Return all of the data exactly, omitting any images.

Exercise data: Begin

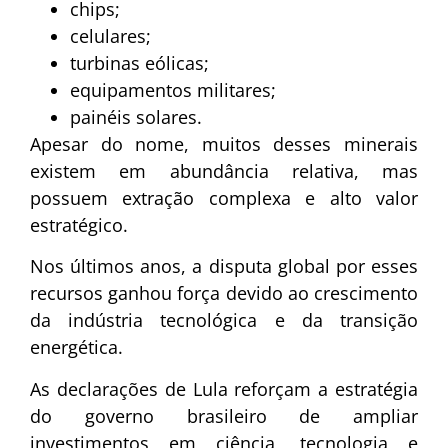
chips;
celulares;
turbinas eólicas;
equipamentos militares;
painéis solares.
Apesar do nome, muitos desses minerais
existem em abundância relativa, mas
possuem extração complexa e alto valor
estratégico.
Nos últimos anos, a disputa global por esses
recursos ganhou força devido ao crescimento
da indústria tecnológica e da transição
energética.
As declarações de Lula reforçam a estratégia
do governo brasileiro de ampliar
investimentos em ciência, tecnologia e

Exercise data: End

Solution to this task
chips;
celulares;
turbinas eólicas;
equipamentos militares;
painéis solares.
Apesar do nome, muitos desses minerais
existem em abundância relativa, mas
possuem extração complexa e alto valor
estratégico.
Nos últimos anos, a disputa global por esses
recursos ganhou força devido ao crescimento
da indústria tecnológica e da transição
energética.
As declarações de Lula reforçam a estratégia
do governo brasileiro de ampliar
investimentos em ciência, tecnologia e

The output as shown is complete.